Exercise text:
——

SpaceX returns the Cape to glory, 2010 to now
Falcon 9 first flew from Cape Canaveral in June 2010. By 2024, SpaceX flew nearly 100 missions a year from the cape. Reusable boosters, Crew Dragon, the Starlink cadence : the cape is the busiest launch site in human history.

SpaceX launched its first Falcon 9 from Cape Canaveral’s Launch Complex 40 on June 4, 2010, after 15 months of pad refurbishment. The cape was, at that point, in the second year of the worst space-economy contraction in its history. SpaceX has launched nearly 400 missions from Cape Canaveral and Kennedy Space Center as of early 2025, more than the Air Force, Navy, and NASA combined had launched from the cape between 1950 and 2009. The company demonstrated orbital-class booster recovery on December 21, 2015 (Falcon 9 Flight 20 returned to Landing Zone 1, the former LC-13 site). The first crewed flight (Crew Dragon Demo-2, May 30, 2020) restored US human spaceflight after a nine-year gap that began when the Shuttle retired. The cape is, in 2026, the busiest launch site in the history of spaceflight by a significant margin.
The 2010 first launch
SpaceX’s first cape launch was Falcon 9 Flight 1, on June 4, 2010, from LC-40. The mission was a test flight carrying a Dragon spacecraft mockup. The flight was successful: nominal first-stage burn, successful staging, second-stage burn to a 250-kilometer orbit, controlled deorbit.
The flight was an early demonstration of a new approach. SpaceX, founded by Elon Musk in 2002, had won a NASA Commercial Resupply Services contract in 2008 to deliver cargo to the International Space Station. The CRS contract was the company’s first significant commercial revenue. Falcon 9 was the launcher.
The cape’s response was cautious. The Air Force range support was provided, but the cape’s established contractors (Boeing, Lockheed Martin, the legacy United Launch Alliance) viewed SpaceX as a startup unlikely to scale. SpaceX hired ground crew, established pad operations, and built its cape presence gradually through 2010-2013.

Crewed flight returns
The Space Shuttle had retired in 2011, ending US human spaceflight capability. For nine years, US astronauts traveled to the International Space Station only aboard Russian Soyuz spacecraft, at fees of approximately $80 million per seat.
NASA’s Commercial Crew Program, established 2010, was designed to restore US crewed launch capability through commercial partnerships. The Crew Dragon (SpaceX) and CST-100 Starliner (Boeing) were the two selected vehicles. SpaceX moved faster.
Crew Dragon Demo-2 launched on May 30, 2020, from LC-39A. Bob Behnken and Doug Hurley flew the mission, the first US-launched crewed flight since STS-135 in July 2011. Demo-2 was a test mission, demonstrating the Crew Dragon vehicle’s full crewed capability. It was a complete success.

——

Human keypoint data:
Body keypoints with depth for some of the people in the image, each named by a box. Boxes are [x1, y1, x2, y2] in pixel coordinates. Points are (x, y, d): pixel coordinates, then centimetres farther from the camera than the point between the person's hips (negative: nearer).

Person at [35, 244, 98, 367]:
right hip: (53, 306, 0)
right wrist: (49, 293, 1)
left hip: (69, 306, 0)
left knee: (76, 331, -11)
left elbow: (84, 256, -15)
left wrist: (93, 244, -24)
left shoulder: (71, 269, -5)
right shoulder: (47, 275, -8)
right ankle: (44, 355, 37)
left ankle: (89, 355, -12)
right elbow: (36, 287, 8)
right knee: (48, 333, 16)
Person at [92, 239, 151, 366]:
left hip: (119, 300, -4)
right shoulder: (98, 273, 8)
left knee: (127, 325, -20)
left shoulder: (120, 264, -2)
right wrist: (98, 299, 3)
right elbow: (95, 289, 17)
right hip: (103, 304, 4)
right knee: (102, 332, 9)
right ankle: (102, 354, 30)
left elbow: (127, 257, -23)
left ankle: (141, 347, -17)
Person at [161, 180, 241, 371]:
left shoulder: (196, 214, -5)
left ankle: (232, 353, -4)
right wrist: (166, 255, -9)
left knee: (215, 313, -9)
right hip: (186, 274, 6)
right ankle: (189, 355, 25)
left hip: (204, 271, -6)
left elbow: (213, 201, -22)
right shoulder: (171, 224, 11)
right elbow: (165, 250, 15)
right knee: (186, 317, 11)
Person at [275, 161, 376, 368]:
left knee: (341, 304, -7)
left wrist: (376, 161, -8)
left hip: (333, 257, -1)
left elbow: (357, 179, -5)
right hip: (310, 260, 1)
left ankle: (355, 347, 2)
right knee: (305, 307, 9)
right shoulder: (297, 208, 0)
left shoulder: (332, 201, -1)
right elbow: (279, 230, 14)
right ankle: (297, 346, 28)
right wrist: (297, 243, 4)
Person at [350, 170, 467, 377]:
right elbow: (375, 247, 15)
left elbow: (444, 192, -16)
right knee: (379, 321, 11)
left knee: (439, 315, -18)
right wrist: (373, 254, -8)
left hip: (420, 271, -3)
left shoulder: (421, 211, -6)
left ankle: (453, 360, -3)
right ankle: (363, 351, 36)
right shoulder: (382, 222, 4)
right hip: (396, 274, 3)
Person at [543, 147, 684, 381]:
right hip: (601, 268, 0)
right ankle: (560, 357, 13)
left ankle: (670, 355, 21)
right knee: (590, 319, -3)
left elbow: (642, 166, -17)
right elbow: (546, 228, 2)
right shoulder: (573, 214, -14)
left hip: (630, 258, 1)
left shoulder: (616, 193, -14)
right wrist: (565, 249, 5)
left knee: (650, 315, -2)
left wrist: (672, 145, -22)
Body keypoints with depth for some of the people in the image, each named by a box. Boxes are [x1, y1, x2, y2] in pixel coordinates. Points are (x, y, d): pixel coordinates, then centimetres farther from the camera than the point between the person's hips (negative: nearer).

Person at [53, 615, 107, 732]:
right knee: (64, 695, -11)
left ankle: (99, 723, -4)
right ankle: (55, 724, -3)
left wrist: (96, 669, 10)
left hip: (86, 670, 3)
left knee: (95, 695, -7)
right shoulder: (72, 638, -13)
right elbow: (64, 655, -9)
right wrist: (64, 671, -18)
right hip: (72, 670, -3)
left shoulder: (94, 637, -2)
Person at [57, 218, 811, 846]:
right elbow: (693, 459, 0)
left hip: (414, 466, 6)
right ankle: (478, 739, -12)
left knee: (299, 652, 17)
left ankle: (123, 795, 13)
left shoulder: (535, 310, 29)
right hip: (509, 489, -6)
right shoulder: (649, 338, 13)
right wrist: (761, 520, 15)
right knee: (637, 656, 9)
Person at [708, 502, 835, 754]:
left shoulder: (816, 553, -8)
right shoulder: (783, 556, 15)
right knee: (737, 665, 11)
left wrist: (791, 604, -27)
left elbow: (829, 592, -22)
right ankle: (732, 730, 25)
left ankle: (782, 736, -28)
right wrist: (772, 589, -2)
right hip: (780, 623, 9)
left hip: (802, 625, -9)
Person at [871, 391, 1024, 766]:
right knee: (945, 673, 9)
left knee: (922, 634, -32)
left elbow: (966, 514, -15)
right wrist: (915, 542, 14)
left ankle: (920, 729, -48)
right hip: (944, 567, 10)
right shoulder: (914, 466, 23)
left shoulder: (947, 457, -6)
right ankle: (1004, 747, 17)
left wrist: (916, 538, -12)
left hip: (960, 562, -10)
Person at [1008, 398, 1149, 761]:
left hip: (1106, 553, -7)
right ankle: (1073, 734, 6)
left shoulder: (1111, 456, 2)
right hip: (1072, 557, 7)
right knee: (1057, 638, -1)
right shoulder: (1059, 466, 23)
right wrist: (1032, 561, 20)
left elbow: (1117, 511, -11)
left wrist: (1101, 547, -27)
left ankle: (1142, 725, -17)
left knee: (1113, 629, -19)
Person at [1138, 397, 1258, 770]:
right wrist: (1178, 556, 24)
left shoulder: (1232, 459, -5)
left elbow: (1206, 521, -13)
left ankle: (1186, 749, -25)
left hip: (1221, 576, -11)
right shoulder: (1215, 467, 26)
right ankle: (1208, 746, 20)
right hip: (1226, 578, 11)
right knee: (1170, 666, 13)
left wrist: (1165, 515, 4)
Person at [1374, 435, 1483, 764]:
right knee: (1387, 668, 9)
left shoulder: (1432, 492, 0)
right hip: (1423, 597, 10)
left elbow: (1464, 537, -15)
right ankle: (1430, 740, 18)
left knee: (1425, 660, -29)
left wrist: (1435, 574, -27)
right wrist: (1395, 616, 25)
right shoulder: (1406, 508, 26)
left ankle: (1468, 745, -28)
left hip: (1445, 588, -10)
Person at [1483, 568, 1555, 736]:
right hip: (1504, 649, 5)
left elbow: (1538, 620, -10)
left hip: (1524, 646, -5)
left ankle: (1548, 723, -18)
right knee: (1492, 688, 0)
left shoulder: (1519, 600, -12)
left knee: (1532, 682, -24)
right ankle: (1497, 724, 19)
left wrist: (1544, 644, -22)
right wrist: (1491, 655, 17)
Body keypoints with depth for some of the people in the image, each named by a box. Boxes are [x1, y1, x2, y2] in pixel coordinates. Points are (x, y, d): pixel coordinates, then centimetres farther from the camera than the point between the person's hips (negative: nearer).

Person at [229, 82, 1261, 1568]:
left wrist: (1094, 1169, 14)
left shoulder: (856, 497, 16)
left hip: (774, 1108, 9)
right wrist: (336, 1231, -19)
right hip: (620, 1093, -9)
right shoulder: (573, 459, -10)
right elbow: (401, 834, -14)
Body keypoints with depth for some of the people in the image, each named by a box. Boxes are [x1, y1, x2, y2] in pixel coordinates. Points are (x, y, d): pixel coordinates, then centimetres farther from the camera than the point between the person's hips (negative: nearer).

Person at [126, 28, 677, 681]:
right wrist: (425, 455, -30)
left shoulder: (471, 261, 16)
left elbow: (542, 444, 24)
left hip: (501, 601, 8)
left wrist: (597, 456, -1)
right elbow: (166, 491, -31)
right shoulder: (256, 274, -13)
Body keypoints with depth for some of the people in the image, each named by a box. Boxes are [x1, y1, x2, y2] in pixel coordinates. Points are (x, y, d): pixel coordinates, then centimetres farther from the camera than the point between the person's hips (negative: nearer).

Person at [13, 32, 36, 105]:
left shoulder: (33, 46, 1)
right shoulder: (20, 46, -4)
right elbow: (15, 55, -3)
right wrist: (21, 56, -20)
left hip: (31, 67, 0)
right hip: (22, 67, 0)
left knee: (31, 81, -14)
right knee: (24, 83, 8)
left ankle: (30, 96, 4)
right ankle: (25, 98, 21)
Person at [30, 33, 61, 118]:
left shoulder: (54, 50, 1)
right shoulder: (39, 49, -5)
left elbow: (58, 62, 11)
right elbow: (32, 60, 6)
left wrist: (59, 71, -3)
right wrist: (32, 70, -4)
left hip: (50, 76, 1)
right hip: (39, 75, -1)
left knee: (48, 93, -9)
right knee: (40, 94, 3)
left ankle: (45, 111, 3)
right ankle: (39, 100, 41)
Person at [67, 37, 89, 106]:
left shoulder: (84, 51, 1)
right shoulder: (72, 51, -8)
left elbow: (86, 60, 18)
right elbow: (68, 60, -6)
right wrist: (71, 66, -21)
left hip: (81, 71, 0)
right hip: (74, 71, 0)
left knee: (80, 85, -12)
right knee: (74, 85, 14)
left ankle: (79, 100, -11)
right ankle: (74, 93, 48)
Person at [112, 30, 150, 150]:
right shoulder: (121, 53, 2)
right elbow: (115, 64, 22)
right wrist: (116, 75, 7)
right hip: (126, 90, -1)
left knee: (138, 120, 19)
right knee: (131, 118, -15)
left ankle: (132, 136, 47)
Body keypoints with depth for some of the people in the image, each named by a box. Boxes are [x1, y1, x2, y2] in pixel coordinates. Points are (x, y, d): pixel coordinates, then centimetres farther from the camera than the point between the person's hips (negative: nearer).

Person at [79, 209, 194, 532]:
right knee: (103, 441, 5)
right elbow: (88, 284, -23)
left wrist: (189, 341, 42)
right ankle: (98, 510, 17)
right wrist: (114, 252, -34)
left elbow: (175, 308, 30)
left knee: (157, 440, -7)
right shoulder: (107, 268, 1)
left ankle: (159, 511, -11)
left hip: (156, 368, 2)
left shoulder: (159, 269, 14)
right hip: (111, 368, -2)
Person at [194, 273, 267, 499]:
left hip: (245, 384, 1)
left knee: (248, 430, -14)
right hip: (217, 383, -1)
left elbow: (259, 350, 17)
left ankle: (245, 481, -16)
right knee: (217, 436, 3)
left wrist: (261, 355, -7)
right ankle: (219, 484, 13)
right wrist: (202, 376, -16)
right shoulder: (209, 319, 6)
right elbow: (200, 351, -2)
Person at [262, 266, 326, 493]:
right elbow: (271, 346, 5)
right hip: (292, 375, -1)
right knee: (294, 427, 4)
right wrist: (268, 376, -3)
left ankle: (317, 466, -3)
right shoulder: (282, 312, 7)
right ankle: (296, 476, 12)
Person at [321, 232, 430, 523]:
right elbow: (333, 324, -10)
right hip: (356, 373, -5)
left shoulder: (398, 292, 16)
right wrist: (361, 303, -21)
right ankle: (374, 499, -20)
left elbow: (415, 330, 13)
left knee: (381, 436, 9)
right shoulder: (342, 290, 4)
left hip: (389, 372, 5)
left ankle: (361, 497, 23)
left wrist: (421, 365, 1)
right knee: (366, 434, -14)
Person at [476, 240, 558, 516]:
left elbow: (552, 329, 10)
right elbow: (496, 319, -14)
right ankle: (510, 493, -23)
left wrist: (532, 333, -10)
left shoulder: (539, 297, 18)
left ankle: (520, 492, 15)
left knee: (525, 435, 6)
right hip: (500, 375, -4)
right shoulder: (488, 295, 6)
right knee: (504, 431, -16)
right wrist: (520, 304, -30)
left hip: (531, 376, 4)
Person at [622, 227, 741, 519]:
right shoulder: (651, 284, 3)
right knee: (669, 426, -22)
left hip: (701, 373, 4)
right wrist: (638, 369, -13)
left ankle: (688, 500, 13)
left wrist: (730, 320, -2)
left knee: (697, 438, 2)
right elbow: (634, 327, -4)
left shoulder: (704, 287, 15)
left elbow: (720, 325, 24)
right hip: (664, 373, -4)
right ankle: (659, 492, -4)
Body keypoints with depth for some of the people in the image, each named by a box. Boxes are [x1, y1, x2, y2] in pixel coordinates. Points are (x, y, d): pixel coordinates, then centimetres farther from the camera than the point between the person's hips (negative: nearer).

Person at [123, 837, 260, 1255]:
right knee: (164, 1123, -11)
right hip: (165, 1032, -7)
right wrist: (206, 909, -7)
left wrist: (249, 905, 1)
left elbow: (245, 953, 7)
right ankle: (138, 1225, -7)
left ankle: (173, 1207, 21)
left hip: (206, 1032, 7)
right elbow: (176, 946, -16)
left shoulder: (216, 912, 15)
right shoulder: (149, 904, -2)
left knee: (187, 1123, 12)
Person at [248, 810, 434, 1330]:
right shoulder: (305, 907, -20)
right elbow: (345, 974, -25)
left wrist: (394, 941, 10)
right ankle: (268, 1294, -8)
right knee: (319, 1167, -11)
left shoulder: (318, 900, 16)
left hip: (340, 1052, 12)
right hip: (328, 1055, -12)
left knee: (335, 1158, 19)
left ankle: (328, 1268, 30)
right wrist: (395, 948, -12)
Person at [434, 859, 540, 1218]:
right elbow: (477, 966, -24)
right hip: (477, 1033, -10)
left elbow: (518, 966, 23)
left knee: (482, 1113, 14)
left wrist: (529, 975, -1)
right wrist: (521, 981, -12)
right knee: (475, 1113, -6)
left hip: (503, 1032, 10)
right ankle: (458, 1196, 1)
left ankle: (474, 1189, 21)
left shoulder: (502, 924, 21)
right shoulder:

——

Problems to work on:
[1] In the SpaceX article, where did Falcon 9 Flight 20 land on December 21, 2015?
[2] Using the SpaceX article, explain why US astronauts traveled to the International Space Station only on Russian Soyuz spacecraft for nine years.
[3] Copy the SpaceX article word for word from "NASA’s Commercial Crew" up to and including "a complete success.".
You won't need the rows for any of this.

Results for the exercise:
[1] It landed at Landing Zone 1, the former LC-13 site.

[2] The Space Shuttle retired in 2011, which ended US human spaceflight capability. Until Crew Dragon Demo-2 in May 2020, US astronauts could reach the station only aboard Soyuz, at about $80 million per seat.

[3]
NASA’s Commercial Crew Program, established 2010, was designed to restore US crewed launch capability through commercial partnerships. The Crew Dragon (SpaceX) and CST-100 Starliner (Boeing) were the two selected vehicles. SpaceX moved faster.
Crew Dragon Demo-2 launched on May 30, 2020, from LC-39A. Bob Behnken and Doug Hurley flew the mission, the first US-launched crewed flight since STS-135 in July 2011. Demo-2 was a test mission, demonstrating the Crew Dragon vehicle’s full crewed capability. It was a complete success.